“DEAR SIR HENRY GRAVES,
“Thank you for the kind message you sent asking after me. There was never much the matter, and I am quite well again now. I was very sorry to hear of the death of Sir Reginald. I fear that it must have been a great shock to you. Perhaps you would like to know that I am leaving Bradmouth for good and all, as I have no friends here and do not get on well; besides, it is time that I should be working for my own living. I am leaving without telling my aunt, so that nobody will know my address or be able to trouble me to come back. I do not fear, however, but that I shall manage to hold my own in the world, as I am strong and active, and have plenty of money to start with. I think you said that I might have the books which you left behind here, so I am taking them with me as a keepsake. If I live, they will remind me of the days when I used to nurse you, and to read to you out of them, long years after you have forgotten me. Good-bye, dear Sir Henry. I hope that soon you will be quite well again and happy all your life. I do not think that we shall meet any more, so again good-bye.
“Obediently yours,
“JOAN HASTE.”
‘Her few books with which she could not …part.’

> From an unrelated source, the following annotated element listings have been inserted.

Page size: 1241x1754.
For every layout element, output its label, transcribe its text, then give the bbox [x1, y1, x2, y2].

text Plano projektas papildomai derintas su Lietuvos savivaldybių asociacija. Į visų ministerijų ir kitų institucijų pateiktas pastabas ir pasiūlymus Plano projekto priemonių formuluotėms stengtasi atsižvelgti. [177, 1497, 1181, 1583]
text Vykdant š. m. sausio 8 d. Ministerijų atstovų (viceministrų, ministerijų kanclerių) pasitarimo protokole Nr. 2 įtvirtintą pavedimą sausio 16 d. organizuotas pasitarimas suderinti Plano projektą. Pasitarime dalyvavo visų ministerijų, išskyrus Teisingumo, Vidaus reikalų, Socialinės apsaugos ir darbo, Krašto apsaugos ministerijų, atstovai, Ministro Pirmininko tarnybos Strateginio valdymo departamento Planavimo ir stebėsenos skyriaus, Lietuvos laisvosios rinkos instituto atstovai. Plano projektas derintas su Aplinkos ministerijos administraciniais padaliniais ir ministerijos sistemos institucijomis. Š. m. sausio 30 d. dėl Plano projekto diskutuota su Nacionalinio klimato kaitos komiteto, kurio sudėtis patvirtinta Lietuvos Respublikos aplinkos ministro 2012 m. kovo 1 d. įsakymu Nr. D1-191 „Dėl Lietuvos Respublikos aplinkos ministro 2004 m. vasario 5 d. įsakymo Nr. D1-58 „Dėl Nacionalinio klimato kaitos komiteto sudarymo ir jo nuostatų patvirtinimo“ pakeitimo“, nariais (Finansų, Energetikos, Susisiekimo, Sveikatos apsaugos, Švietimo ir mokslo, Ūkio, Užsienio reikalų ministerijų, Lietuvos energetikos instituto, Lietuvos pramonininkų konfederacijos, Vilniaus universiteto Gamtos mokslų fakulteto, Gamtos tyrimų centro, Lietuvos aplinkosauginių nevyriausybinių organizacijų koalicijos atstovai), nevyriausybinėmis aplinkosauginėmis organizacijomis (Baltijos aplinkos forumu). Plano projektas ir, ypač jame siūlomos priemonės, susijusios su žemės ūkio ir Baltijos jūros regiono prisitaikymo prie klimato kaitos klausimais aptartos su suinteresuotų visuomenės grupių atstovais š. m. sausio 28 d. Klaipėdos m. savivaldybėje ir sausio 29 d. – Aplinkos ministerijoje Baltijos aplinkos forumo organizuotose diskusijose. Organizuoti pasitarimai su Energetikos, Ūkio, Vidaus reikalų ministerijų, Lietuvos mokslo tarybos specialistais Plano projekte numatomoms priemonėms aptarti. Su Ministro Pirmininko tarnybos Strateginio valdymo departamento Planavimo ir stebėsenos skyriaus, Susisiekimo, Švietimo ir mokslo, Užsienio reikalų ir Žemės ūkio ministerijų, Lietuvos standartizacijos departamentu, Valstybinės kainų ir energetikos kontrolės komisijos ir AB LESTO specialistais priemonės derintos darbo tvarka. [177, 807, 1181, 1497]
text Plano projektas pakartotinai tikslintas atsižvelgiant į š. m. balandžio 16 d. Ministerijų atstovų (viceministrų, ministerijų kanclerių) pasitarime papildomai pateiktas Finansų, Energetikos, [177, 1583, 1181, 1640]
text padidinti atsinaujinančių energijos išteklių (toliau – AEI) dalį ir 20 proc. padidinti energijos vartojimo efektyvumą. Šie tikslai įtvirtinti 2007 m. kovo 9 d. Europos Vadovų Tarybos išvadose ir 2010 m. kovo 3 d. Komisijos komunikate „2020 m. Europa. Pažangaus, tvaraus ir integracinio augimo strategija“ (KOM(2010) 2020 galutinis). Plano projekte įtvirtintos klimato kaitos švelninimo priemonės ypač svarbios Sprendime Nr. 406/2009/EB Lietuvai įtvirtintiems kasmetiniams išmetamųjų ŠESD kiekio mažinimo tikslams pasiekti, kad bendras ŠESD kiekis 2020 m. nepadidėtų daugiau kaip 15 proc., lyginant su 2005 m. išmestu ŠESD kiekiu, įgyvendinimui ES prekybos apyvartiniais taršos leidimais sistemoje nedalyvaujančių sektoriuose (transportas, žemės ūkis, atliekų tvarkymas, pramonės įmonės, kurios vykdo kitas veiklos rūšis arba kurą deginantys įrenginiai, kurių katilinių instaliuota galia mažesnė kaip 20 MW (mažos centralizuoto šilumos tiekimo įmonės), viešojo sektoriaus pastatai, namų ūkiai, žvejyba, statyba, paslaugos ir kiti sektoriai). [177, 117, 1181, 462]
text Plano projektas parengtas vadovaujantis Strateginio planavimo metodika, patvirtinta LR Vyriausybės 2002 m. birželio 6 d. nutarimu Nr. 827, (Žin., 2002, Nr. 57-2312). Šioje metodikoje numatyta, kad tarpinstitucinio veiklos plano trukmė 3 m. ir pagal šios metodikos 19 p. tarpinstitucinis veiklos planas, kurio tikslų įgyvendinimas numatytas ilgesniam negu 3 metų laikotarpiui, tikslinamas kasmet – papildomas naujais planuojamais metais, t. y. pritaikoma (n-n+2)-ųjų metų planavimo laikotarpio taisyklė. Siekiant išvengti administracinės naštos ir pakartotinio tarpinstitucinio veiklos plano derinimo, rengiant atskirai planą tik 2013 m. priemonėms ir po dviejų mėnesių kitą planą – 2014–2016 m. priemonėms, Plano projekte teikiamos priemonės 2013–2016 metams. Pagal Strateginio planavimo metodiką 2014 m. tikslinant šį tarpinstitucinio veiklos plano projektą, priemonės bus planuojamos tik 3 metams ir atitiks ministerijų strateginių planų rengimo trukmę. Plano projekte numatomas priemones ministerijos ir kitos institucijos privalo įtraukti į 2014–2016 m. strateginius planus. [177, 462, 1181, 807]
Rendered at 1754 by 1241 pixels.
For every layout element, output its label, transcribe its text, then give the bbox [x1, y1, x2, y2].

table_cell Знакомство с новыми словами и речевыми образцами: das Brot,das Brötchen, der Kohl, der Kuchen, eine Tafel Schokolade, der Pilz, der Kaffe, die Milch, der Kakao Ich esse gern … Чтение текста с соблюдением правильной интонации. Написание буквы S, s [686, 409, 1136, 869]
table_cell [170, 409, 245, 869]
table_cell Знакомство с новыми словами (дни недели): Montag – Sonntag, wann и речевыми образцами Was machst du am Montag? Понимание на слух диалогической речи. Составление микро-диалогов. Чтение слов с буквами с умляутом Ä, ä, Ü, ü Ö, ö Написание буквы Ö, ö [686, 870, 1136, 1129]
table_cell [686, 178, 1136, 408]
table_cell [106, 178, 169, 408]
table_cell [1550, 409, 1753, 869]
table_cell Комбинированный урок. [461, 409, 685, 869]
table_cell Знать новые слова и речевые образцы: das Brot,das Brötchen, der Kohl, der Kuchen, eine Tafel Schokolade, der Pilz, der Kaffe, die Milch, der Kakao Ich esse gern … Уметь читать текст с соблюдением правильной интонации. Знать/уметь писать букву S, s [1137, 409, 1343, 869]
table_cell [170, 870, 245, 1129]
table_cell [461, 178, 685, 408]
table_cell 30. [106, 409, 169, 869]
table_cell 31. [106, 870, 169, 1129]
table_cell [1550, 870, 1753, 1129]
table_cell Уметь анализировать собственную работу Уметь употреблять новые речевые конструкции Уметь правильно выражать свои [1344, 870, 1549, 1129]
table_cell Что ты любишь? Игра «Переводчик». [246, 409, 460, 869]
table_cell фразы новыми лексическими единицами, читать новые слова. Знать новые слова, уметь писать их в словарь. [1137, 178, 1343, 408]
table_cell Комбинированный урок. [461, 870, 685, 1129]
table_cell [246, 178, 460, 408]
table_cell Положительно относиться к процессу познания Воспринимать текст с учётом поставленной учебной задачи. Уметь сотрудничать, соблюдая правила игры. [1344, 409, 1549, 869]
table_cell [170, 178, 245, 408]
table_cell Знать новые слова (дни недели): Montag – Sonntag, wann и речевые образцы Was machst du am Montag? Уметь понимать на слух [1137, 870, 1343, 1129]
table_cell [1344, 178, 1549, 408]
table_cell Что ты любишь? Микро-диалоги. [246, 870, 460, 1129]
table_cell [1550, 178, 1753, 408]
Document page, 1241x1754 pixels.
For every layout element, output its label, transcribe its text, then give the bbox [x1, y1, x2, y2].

When Joan had finished her letter she read it once, kissed it several times, then placed it in an envelope which she directed to Sir Henry Graves. “There,” she thought, as she dropped it into the post-box, “I must go now, or he will be coming to look after me.”
On her way back to the inn she met Willie Hood standing outside the grocer’s shop, with his coat off and his thumbs hooked in the armholes of his waistcoat.
“Will you do something for me, Willie?” she asked.